Device heartbeat pattern

If you need to know the connection state of your devices but the limitations of Event Grid are too restricting for your solution, you can implement the heartbeat pattern. In the heartbeat pattern, the device sends device-to-cloud messages at least once every fixed amount of time (for example, at least once every hour). Even if a device doesn't have any data to send, it still sends an empty device-to-cloud message, usually with a property that identifies it as a heartbeat message. On the service side, the solution maintains a map with the last heartbeat received for each device. If the solution doesn't receive a heartbeat message within the expected time from the device, it assumes that there's a problem with the device.

Device heartbeat limitations

Since heartbeat messages are implemented as device-to-cloud messages, they count against your IoT Hub message quota and throttling limits.

Short expiry time pattern

If an IoT solution uses the connection state solely to determine whether to send cloud-to-device messages to a device, and messages aren't broadcast to large sets of devices, the short expiry time pattern is a simpler alternative to the heartbeat pattern.

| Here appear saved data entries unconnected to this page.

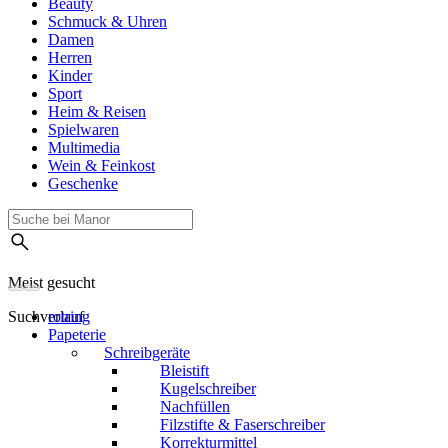
Beauty
Schmuck & Uhren
Damen
Herren
Kinder
Sport
Heim & Reisen
Spielwaren
Multimedia
Wein & Feinkost
Geschenke
Meist gesucht
Suchverlauf
rotring
Papeterie
Schreibgeräte
Bleistift
Kugelschreiber
Nachfüllen
Filzstifte & Faserschreiber
Korrekturmittel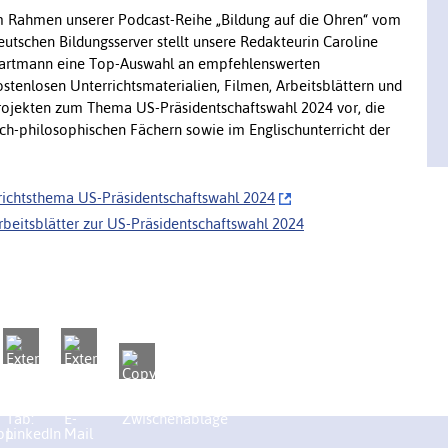
m Rahmen unserer Podcast-Reihe „Bildung auf die Ohren“ vom
eutschen Bildungsserver stellt unsere Redakteurin Caroline
artmann eine Top-Auswahl an empfehlenswerten
ostenlosen Unterrichtsmaterialien, Filmen, Arbeitsblättern und
rojekten zum Thema US-Präsidentschaftswahl 2024 vor, die
lich-philosophischen Fächern sowie im Englischunterricht der
ichtsthema US-Präsidentschaftswahl 2024
rbeitsblätter zur US-Präsidentschaftswahl 2024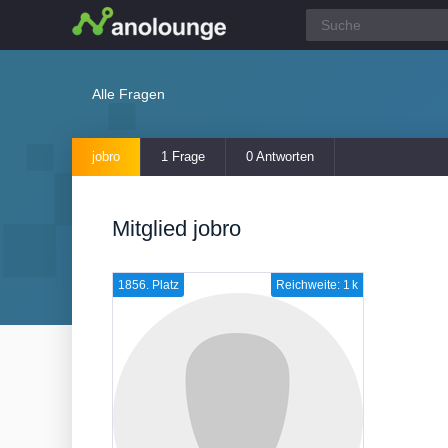
Alle Fragen
jobro
1 Frage
0 Antworten
Mitglied jobro
1856. Platz
Reichweite: 1 k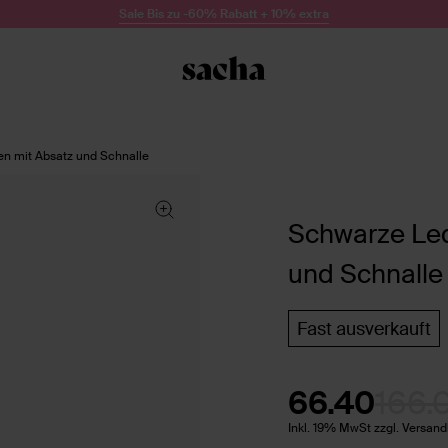
Sale Bis zu -60% Rabatt + 10% extra
en mit Absatz und Schnalle
Schwarze Led
und Schnalle
Fast ausverkauft
66.40
166.
Inkl. 19% MwSt zzgl. Versan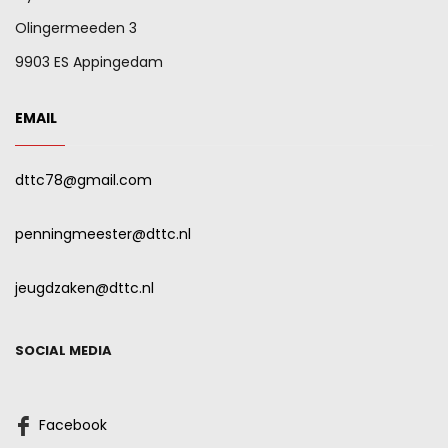
Olingermeeden 3
9903 ES Appingedam
EMAIL
dttc78@gmail.com
penningmeester@dttc.nl
jeugdzaken@dttc.nl
SOCIAL MEDIA
Facebook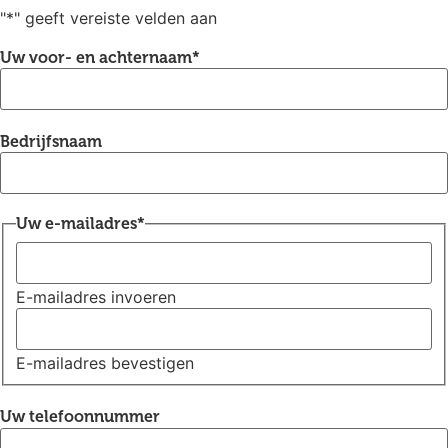
"
*
" geeft vereiste velden aan
Uw voor- en achternaam
*
Bedrijfsnaam
Uw e-mailadres
*
E-mailadres invoeren
E-mailadres bevestigen
Uw telefoonnummer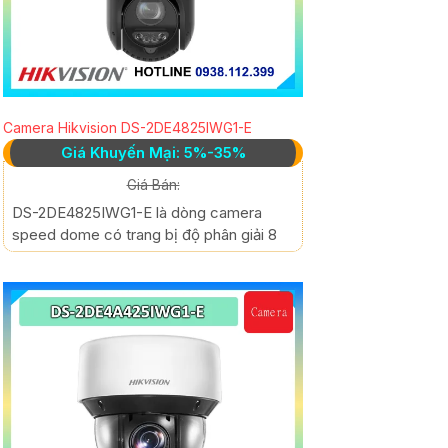
Camera Hikvision DS-2DE4825IWG1-E
Giá Khuyến Mại: 5%-35%
Giá Bán:
DS-2DE4825IWG1-E là dòng camera
speed dome có trang bị độ phân giải 8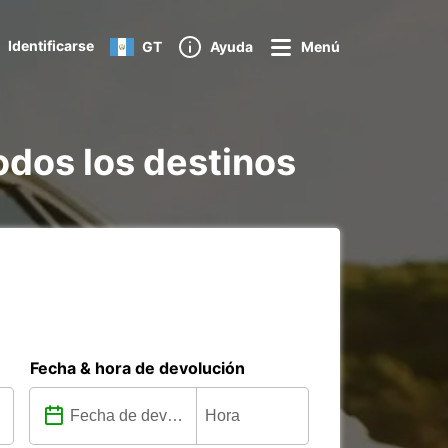
Identificarse
GT
Ayuda
Menú
odos los destinos
Fecha & hora de devolución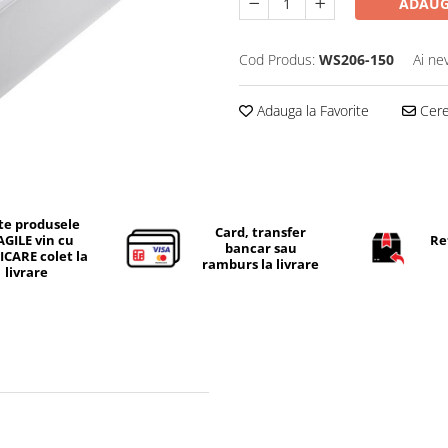
ADAUG
Cod Produs:
WS206-150
Ai ne
Adauga la Favorite
Cere 
te produsele
Card, transfer
AGILE vin cu
Re
bancar sau
ICARE colet la
ramburs la livrare
livrare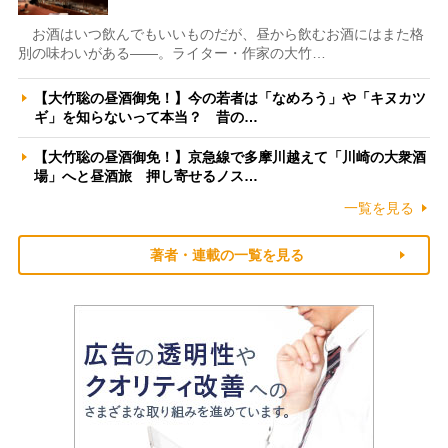
お酒はいつ飲んでもいいものだが、昼から飲むお酒にはまた格
別の味わいがある――。ライター・作家の大竹…
【大竹聡の昼酒御免！】今の若者は「なめろう」や「キヌカツ
ギ」を知らないって本当？ 昔の…
【大竹聡の昼酒御免！】京急線で多摩川越えて「川崎の大衆酒
場」へと昼酒旅 押し寄せるノス…
一覧を見る
著者・連載の一覧を見る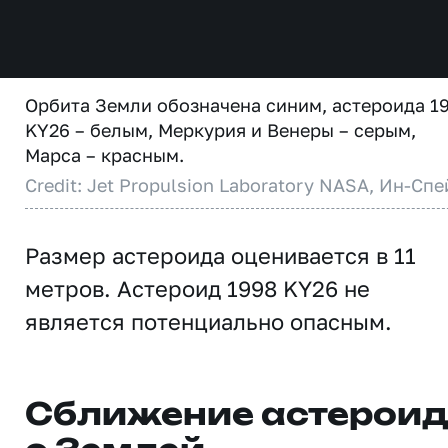
Орбита Земли обозначена синим, астероида 1
KY26 – белым, Меркурия и Венеры – серым,
Марса – красным.
Credit: Jet Propulsion Laboratory NASA, Ин-Спе
Размер астероида оценивается в 11
метров. Астероид 1998 KY26 не
является потенциально опасным.
Сближение астерои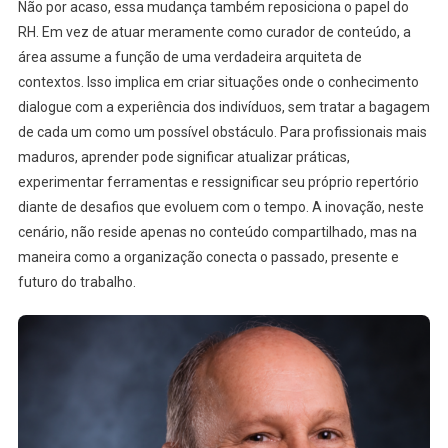
Não por acaso, essa mudança também reposiciona o papel do
RH. Em vez de atuar meramente como curador de conteúdo, a
área assume a função de uma verdadeira arquiteta de
contextos. Isso implica em criar situações onde o conhecimento
dialogue com a experiência dos indivíduos, sem tratar a bagagem
de cada um como um possível obstáculo. Para profissionais mais
maduros, aprender pode significar atualizar práticas,
experimentar ferramentas e ressignificar seu próprio repertório
diante de desafios que evoluem com o tempo. A inovação, neste
cenário, não reside apenas no conteúdo compartilhado, mas na
maneira como a organização conecta o passado, presente e
futuro do trabalho.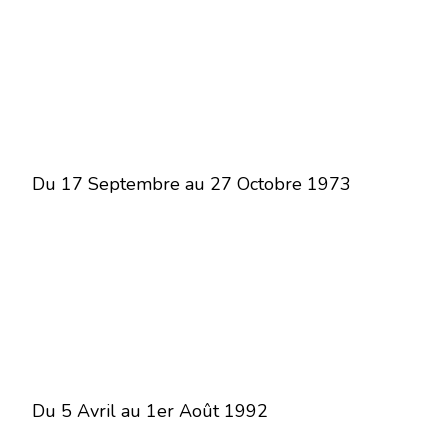
Du 17 Septembre au 27 Octobre 1973
Du 5 Avril au 1er Août 1992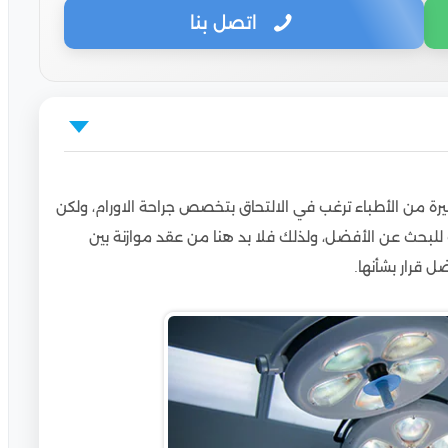
اتصل بنا
ة من الأطباء ترغب في الالتحاق بتخصص جراحة الاورام، ولكن
للبحث عن الأفضل، ولذلك فلا بد هنا من عقد موازنة بين
 قرار بشأنها.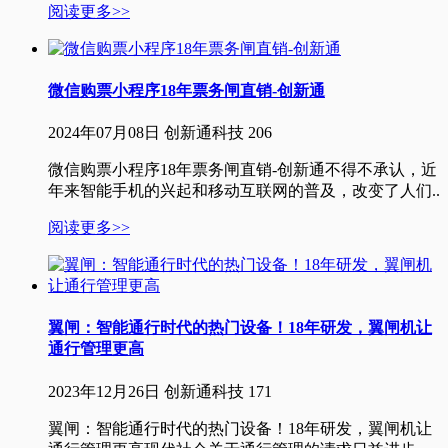
阅读更多>>
微信购票小程序18年票务闸直销-创新通
2024年07月08日
创新通科技
206
微信购票小程序18年票务闸直销-创新通不得不承认，近
年来智能手机的兴起和移动互联网的普及，改变了人们..
阅读更多>>
翼闸：智能通行时代的热门设备！18年研发，翼闸机让
通行管理更高
2023年12月26日
创新通科技
171
翼闸：智能通行时代的热门设备！18年研发，翼闸机让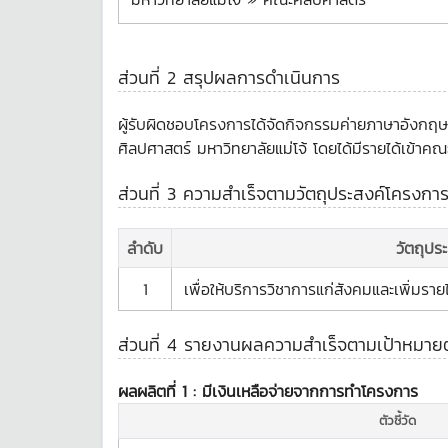
ส่วนที่ 2 สรุปผลการดำเนินการ
ผู้รับผิดชอบโครงการได้จัดกิจกรรมค่ายภาษาอังกฤษ
ศิลปศาสตร์ มหาวิทยาลัยแม่โจ้ โดยได้มีรายได้เข้าค
ส่วนที่ 3 ความสำเร็จตามวัตถุประสงค์โครงกา
ลำดับ
วัตถุปร
1
เพื่อให้บริการวิชาการแก่สังคมและเพิ่มรา
ส่วนที่ 4 รายงานผลความสำเร็จตามเป้าหมายตัว
ผลผลิตที่ 1 :
มีเงินเหลือจ่ายจากการทำโครงการ
ตัวชี้วัด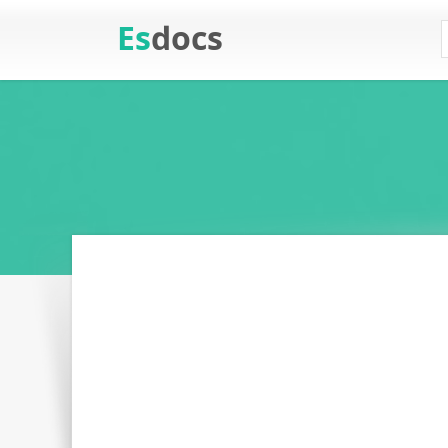
Es
docs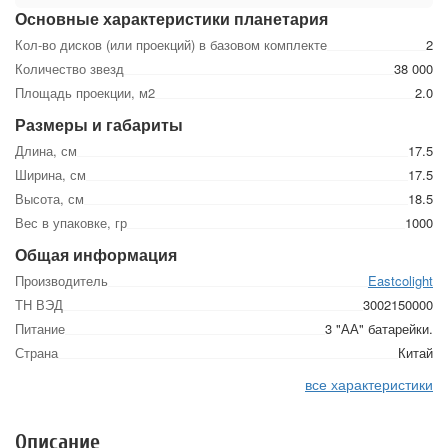
Основные характеристики планетария
Кол-во дисков (или проекций) в базовом комплекте
2
Количество звезд
38 000
Площадь проекции, м2
2.0
Размеры и габариты
Длина, см
17.5
Ширина, см
17.5
Высота, см
18.5
Вес в упаковке, гр
1000
Общая информация
Производитель
Eastcolight
ТН ВЭД
3002150000
Питание
3 "АА" батарейки.
Страна
Китай
все характеристики
Описание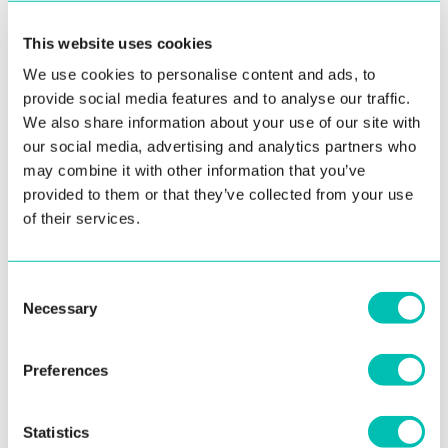
26. julio 2023
This website uses cookies
BioCon viaja por el Atlántico. La única
conferencia sobre biometría que se celebra
We use cookies to personalise content and ads, to
provide social media features and to analyse our traffic.
en Brasil es a cargo de Innovatrics
We also share information about your use of our site with
Durante dos días,los invitados de BioCon han sido testigos
our social media, advertising and analytics partners who
may combine it with other information that you’ve
de cómo diversos usos de la tecnología biométrica han ...
provided to them or that they’ve collected from your use
of their services.
Leer más
Consent
EVENTOS
Necessary
Selection
Preferences
Statistics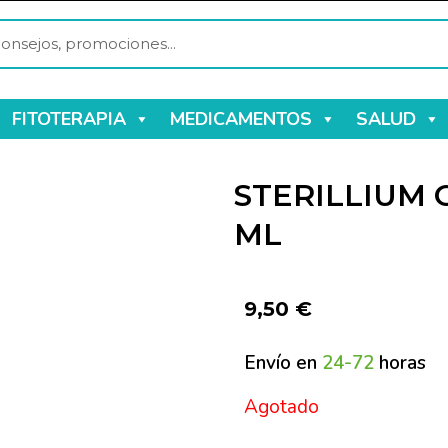
FITOTERAPIA
MEDICAMENTOS
SALUD
STERILLIUM 
ML
9,50
€
Envío en
24-72
horas
Agotado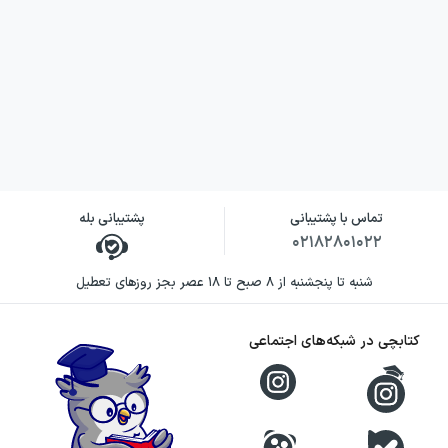
تماس با پشتیبانی
پشتیبانی بله
۰۲۱۸۲۸۰۱۰۲۲
شنبه تا پنجشنبه از ۸ صبح تا ۱۸ عصر بجز روزهای تعطیل
کتابچی در شبکه‌های اجتماعی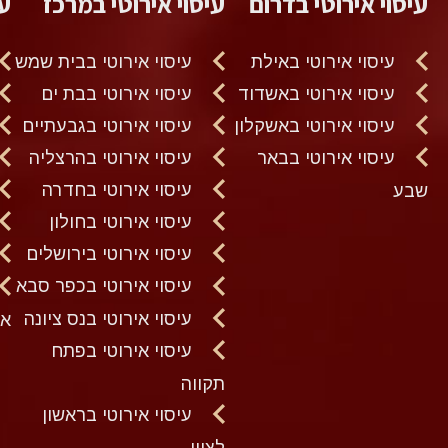
עיסוי אירוטי בדרום
עיסוי אירוטי במרכז
עי
עיסוי אירוטי באילת
עיסוי אירוטי בבית שמש
עיסוי אירוטי באשדוד
עיסוי אירוטי בבת ים
עיסוי אירוטי באשקלון
עיסוי אירוטי בגבעתיים
עיסוי אירוטי בבאר
עיסוי אירוטי בהרצליה
עיסוי אירוטי בחדרה
שבע
עיסוי אירוטי בחולון
עיסוי אירוטי בירושלים
עיסוי אירוטי בכפר סבא
עיסוי אירוטי בנס ציונה
א
עיסוי אירוטי בפתח
תקווה
עיסוי אירוטי בראשון
לציון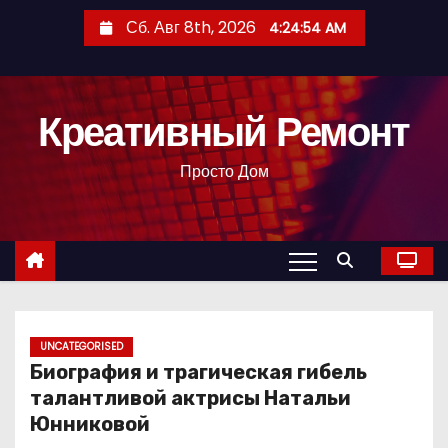
П
Сб. Авг 8th, 2026
4:24:55 AM
е
р
е
Креативный Ремонт
й
т
Просто Дом
и
к
с
о
д
е
р
UNCATEGORISED
Биография и трагическая гибель
ж
талантливой актрисы Натальи
и
Юнниковой
м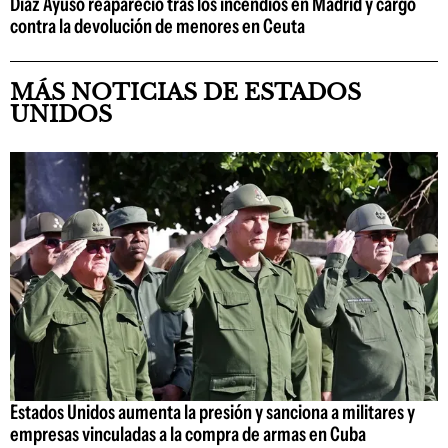
Díaz Ayuso reapareció tras los incendios en Madrid y cargó
contra la devolución de menores en Ceuta
MÁS NOTICIAS DE ESTADOS
UNIDOS
Estados Unidos aumenta la presión y sanciona a militares y
empresas vinculadas a la compra de armas en Cuba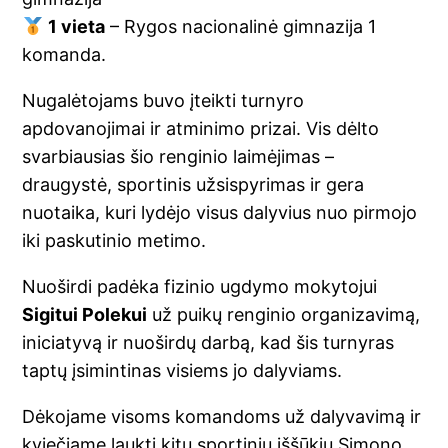
1 vieta
– Rygos nacionalinė gimnazija 1
komanda.
Nugalėtojams buvo įteikti turnyro
apdovanojimai ir atminimo prizai. Vis dėlto
svarbiausias šio renginio laimėjimas –
draugystė, sportinis užsispyrimas ir gera
nuotaika, kuri lydėjo visus dalyvius nuo pirmojo
iki paskutinio metimo.
Nuoširdi padėka fizinio ugdymo mokytojui
Sigitui Polekui
už puikų renginio organizavimą,
iniciatyvą ir nuoširdų darbą, kad šis turnyras
taptų įsimintinas visiems jo dalyviams.
Dėkojame visoms komandoms už dalyvavimą ir
kviečiame laukti kitų sportinių iššūkių Simono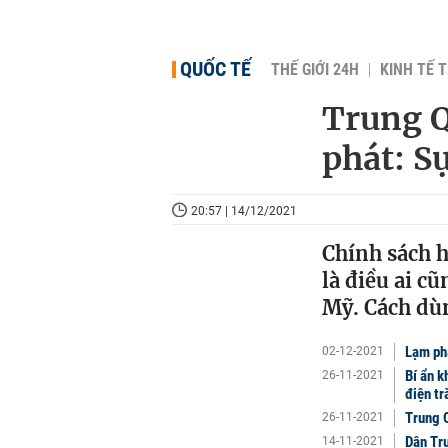
QUỐC TẾ
THẾ GIỚI 24H
KINH TẾ T
Trung Q
phát: Sự
20:57 | 14/12/2021
Chính sách h
là điều ai c
Mỹ. Cách dùn
Lạm phá
02-12-2021
Bí ẩn k
26-11-2021
điện tr
Trung Q
26-11-2021
Dân Tru
14-11-2021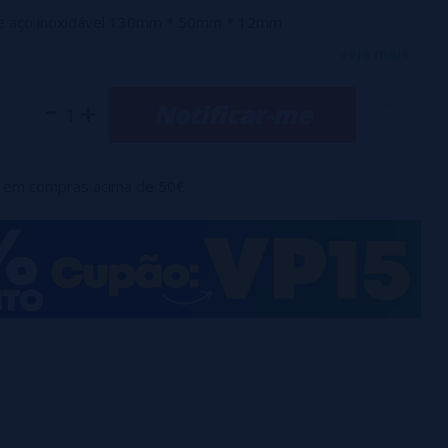
 de aço inoxidável 130mm * 50mm * 12mm
s finas Inox 138mm * 48mm * 13mm
veja mais...
 em aço inoxidável e bioplástico 88mm * 27mm * 9mm
Notificar-me
hillips em aço inoxidável φ2.5mm * 106mm
lana em aço inoxidável φ2.5mm * 106mm
a e bioplástico de 30,5 mm * 96 mm * 8 mm
em compras acima de 50€
nto Geekvape Alumínio e aço inoxidável φ2.0mm / φ3.5mm
m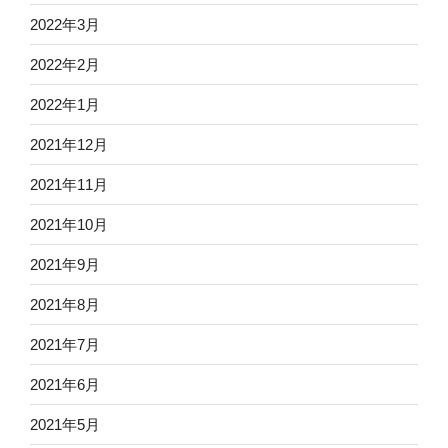
2022年3月
2022年2月
2022年1月
2021年12月
2021年11月
2021年10月
2021年9月
2021年8月
2021年7月
2021年6月
2021年5月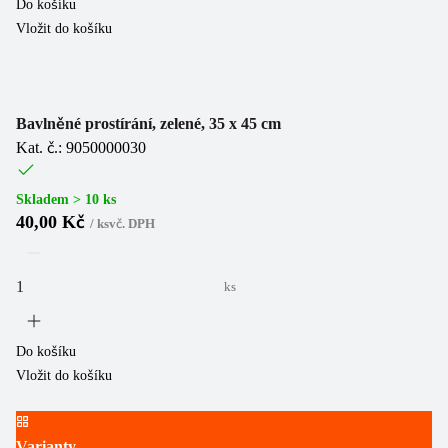
Do košíku
Vložit do košíku
Bavlněné prostírání, zelené, 35 x 45 cm
Kat. č.: 9050000030
Skladem > 10 ks
40,00 Kč
/
ks
vč. DPH
ks
Do košíku
Vložit do košíku
Varianty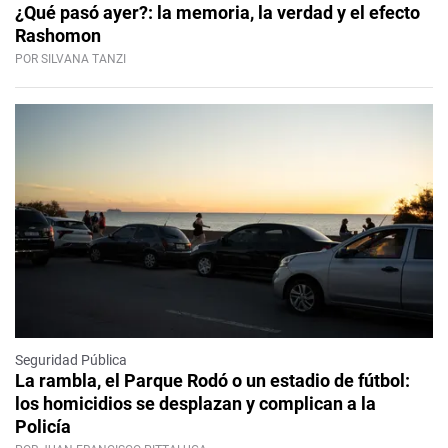
¿Qué pasó ayer?: la memoria, la verdad y el efecto
Rashomon
POR SILVANA TANZI
Seguridad Pública
La rambla, el Parque Rodó o un estadio de fútbol:
los homicidios se desplazan y complican a la
Policía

The short expiry time pattern is a way to determine whether to send cloud-to-device messages by sending messages with a short message expiration time and requesting message acknowledgments from the devices.

For more information, see Message expiration (time to live).

Monitor devices using multiple methods

You can use multiple methods to monitor devices. A more complex implementation could include the information from Azure Monitor and Azure Resource Health to identify devices that are trying to connect or communicate but failing. Azure Monitor dashboards are helpful for seeing the aggregate health of your devices, while Event Grid and heartbeat patterns make it easier to respond to individual device outages.